If you look at all that good and all those storm clouds, we've got to work out a new agreement with other wealthy countries about how we're going to continue to expand trade and how it's going to work in a way that lifts the lives of people everywhere. And if we don't, then you're going to see a lot of these countries' democracies themselves under stress.
How are we going to do it in a way that helps everybody? And when a country has a non-economic problem and they're a big trading partner of ours, what are we supposed to do about it? That's another thing this Congress did for which I'm very grateful -- the Plan Colombia program. You know, it may or may not work, but if we lose the oldest democracy in South America because the narco-traffickers and the guerrillas have teamed up, that's not a good omen for the 21st century.
These are big questions. Do you want somebody, to go back to Max's term, who doesn't have to look at his note cards. This guy thinks about these kinds of things all the time. And he understands how these big sort of trade issues affect people in Montana. He understands why it's important to have sustainable economies in other parts of the world so they can buy the products that people in his state want to sell. And he can connect it all to what he's trying to do to help empower people at the grass-roots level to make a decent living, get a good education and hook into the technology of the 21st century.

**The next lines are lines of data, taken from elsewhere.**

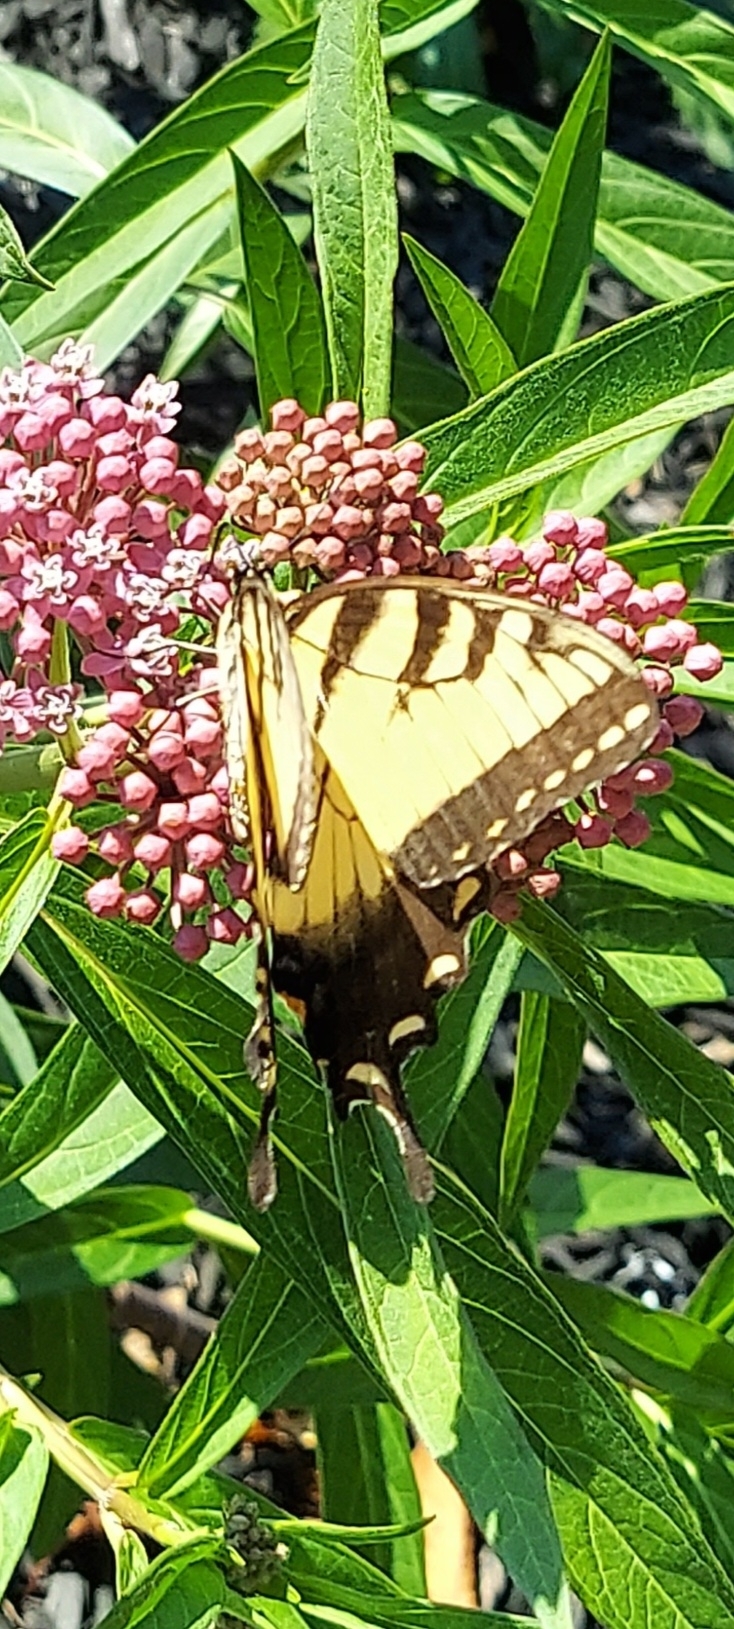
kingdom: Animalia
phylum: Arthropoda
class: Insecta
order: Lepidoptera
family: Papilionidae
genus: Papilio
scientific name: Papilio glaucus
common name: Tiger swallowtail
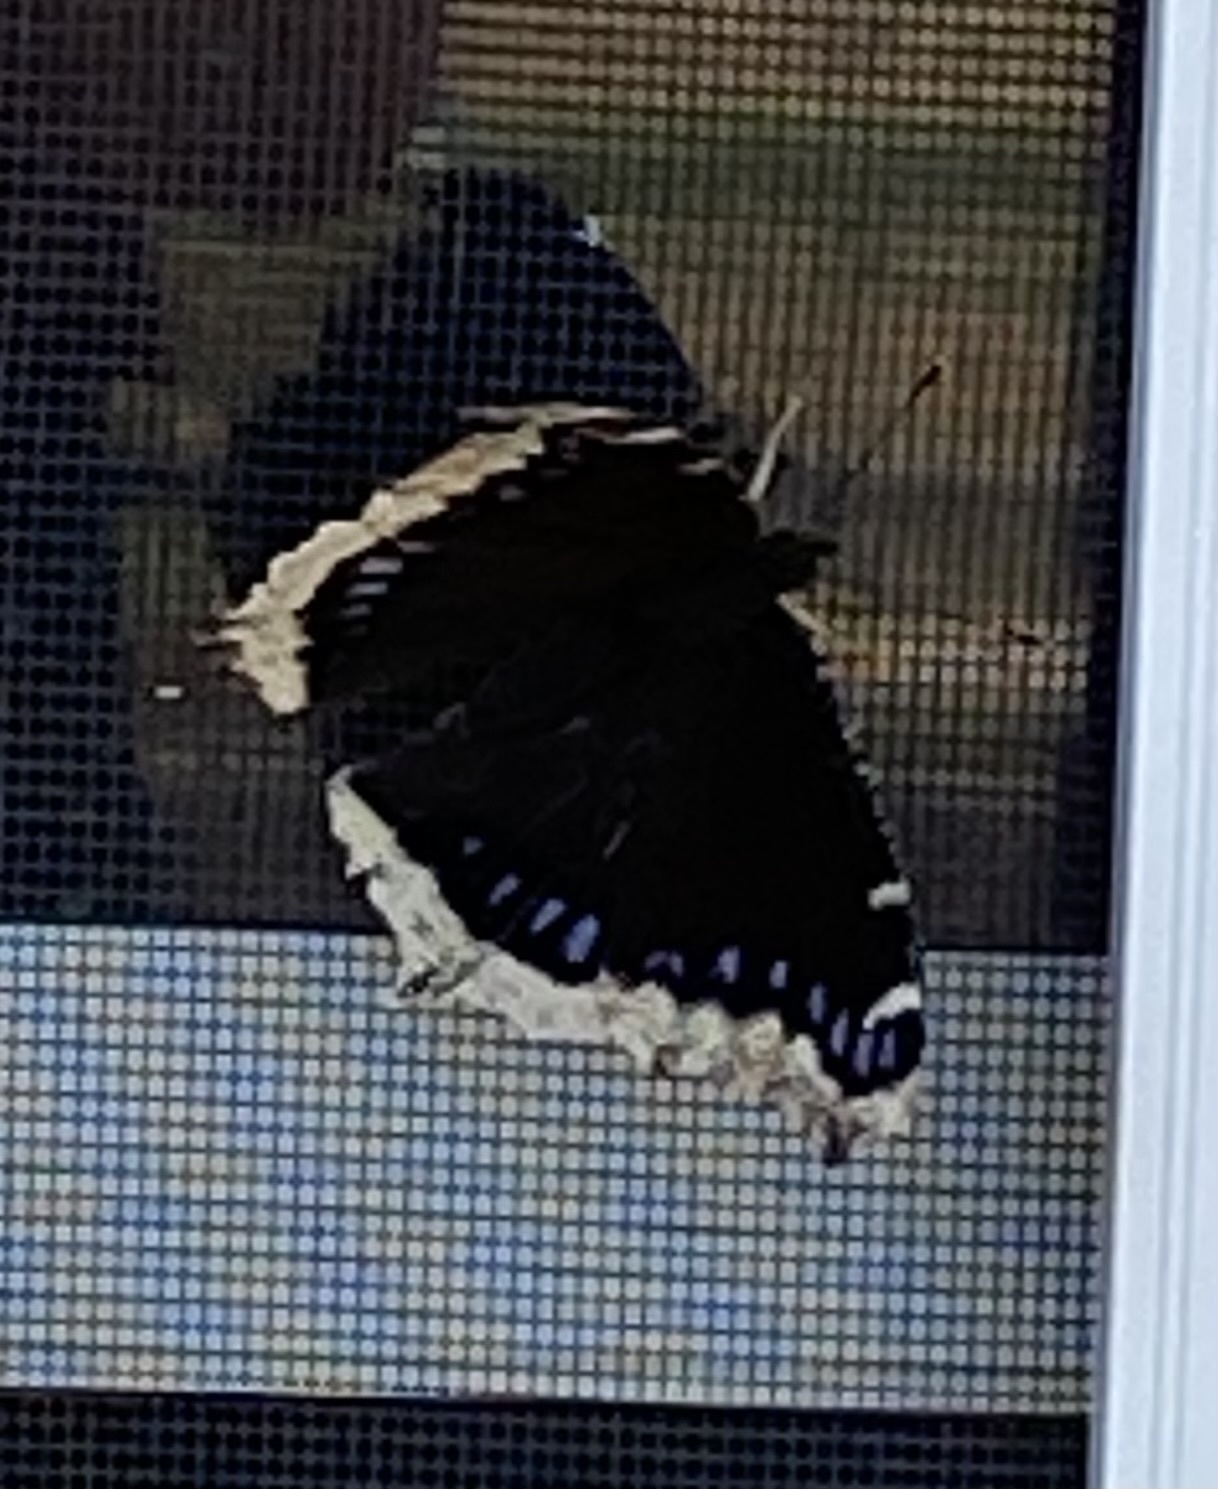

We need people like this in the Senate. We need people who read things and think about things. I tell people all the time, the main reason I'm for campaign finance reform is so people like Max and Harry and Mary and Maria and Tom won't have to spend quite so much time at fundraisers like this, because if you're from a little state and it costs you a lot of money to run, by the time you run all over the country -- especially if you're on a crowded airplane -- you're too tired to read a book or call the guy that wrote an article that struck you as interesting, or meet with a bunch of people who have got a new idea.
That's why Max Baucus -- and from my honest opinion now -- this is all the Montana-specific issues -- but when I think about America, to have somebody like him in the most important position our party can have on the Senate Finance Committee, who has read and thought about these issues and tried to make some sense out of them, and who thinks about how the big things translate into the practical daily lives of ordinary citizens, that's a big deal for a democracy. And the more complicated the world gets and the more we'll have to process all this information and make decisions in a hurry without knowing everything, the more you're going to need people like Max Baucus in positions of responsibility.
So I thank you for helping him today and I hope you'll help him all the way through to the election next year. Thank you very much. (Applause.)